■ The exercise:
Rewrite as a numbered list the part of the records that opens with the line containing "line at (602, 467)" and closes with the line containing "line at (642, 804): solid -> dashed", both included, and leave out any blank lines.
──────── Entries
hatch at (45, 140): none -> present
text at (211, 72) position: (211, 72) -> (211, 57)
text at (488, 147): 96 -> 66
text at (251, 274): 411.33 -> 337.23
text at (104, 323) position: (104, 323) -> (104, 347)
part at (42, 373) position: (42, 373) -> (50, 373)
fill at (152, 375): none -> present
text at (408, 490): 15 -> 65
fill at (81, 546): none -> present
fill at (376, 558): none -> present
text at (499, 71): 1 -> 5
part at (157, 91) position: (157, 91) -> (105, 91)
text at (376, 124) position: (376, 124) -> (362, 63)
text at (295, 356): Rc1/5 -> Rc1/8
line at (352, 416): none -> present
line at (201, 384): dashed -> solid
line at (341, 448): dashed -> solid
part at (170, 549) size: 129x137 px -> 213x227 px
────────────────
──────── Entries
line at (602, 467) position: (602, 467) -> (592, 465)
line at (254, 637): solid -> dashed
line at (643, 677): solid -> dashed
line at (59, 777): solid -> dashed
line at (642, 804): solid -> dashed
────────────────
──────── Entries
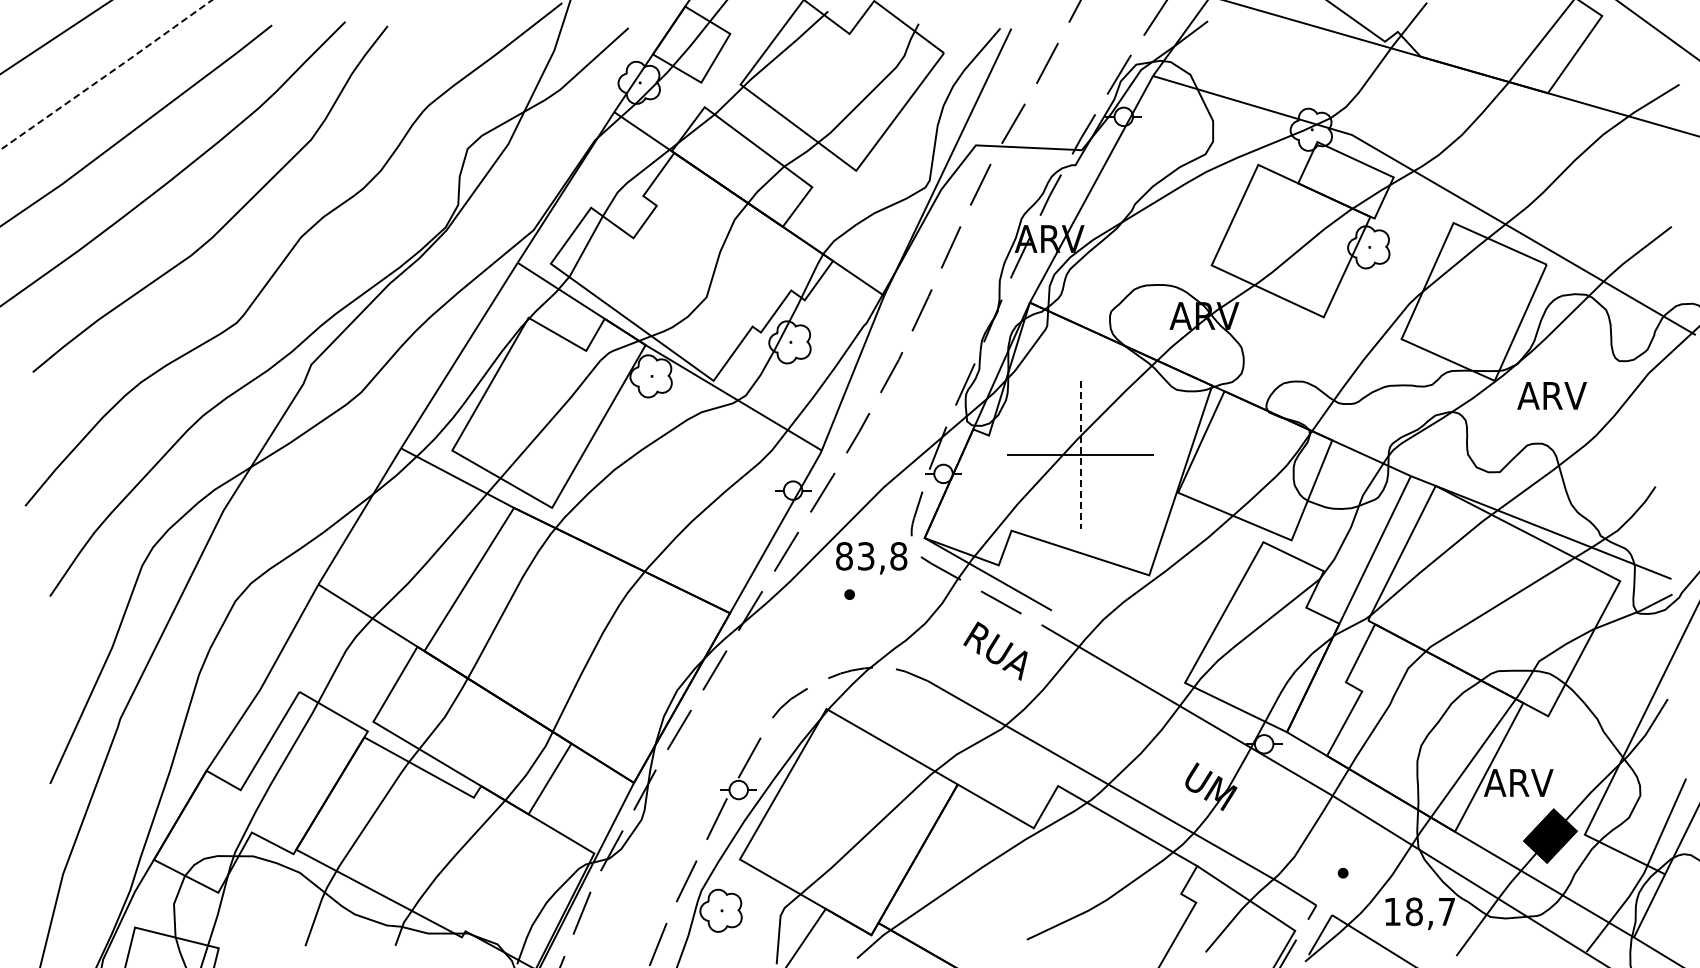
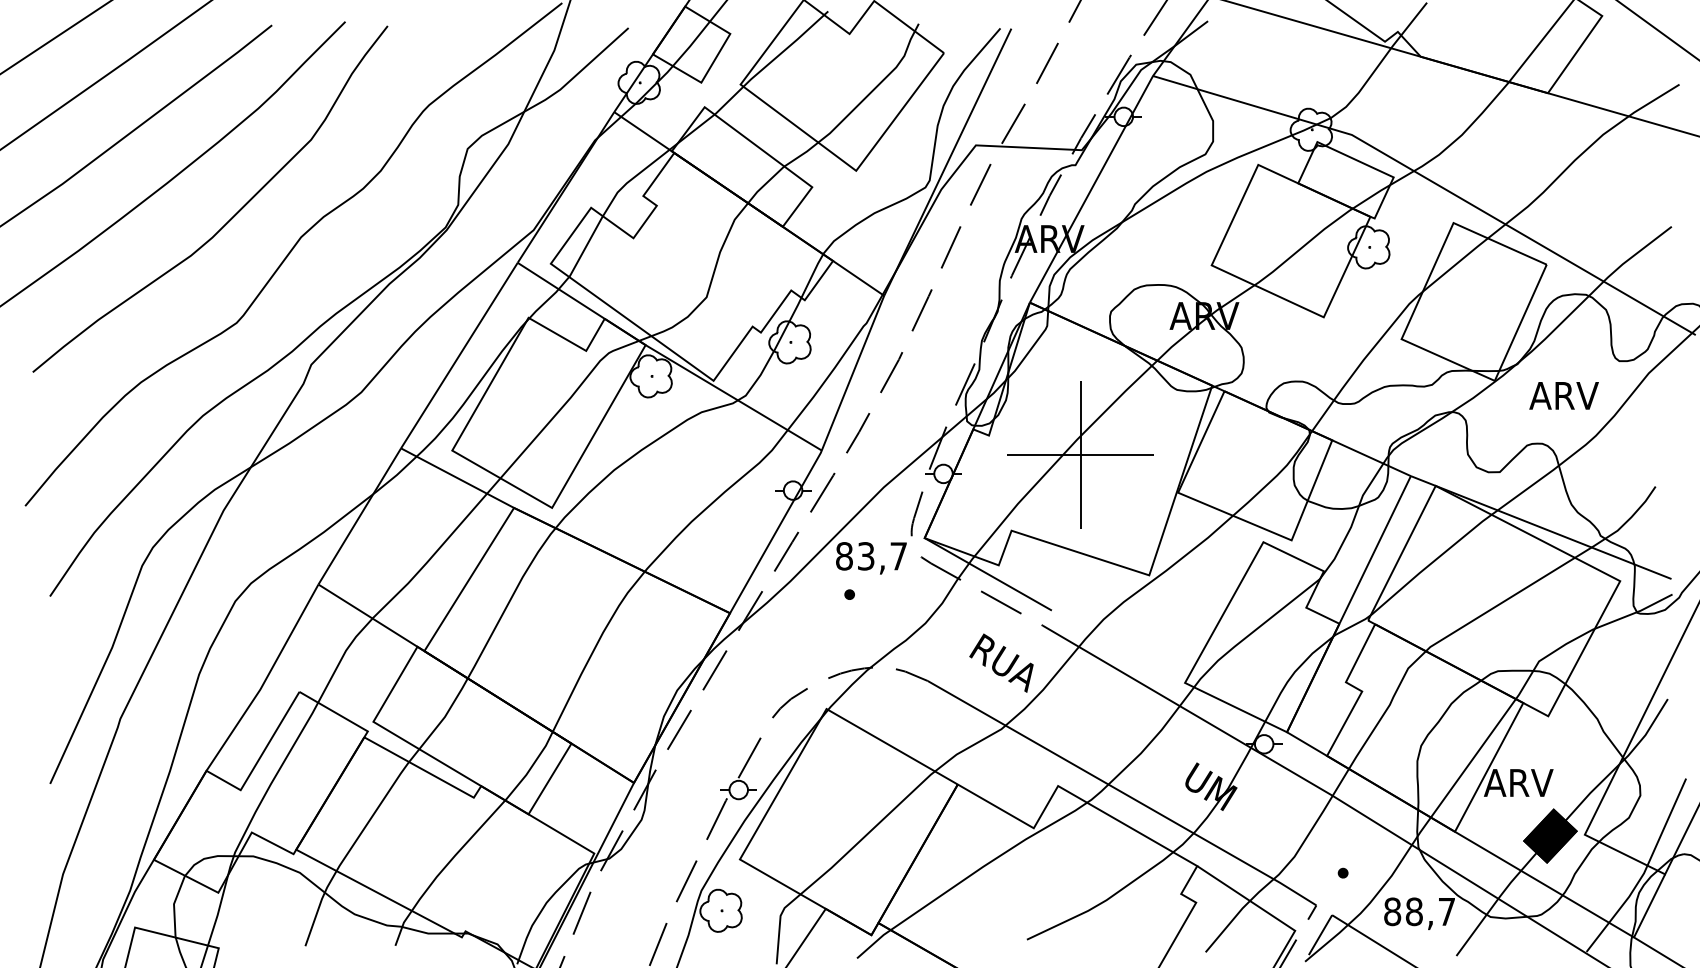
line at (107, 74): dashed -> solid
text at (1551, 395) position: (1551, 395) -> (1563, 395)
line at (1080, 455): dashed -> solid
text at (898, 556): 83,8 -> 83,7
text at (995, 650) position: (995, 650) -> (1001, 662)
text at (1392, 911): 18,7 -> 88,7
────────────────
■ Output for this exercise:
1. line at (602, 467) position: (602, 467) -> (592, 465)
2. line at (254, 637): solid -> dashed
3. line at (643, 677): solid -> dashed
4. line at (59, 777): solid -> dashed
5. line at (642, 804): solid -> dashed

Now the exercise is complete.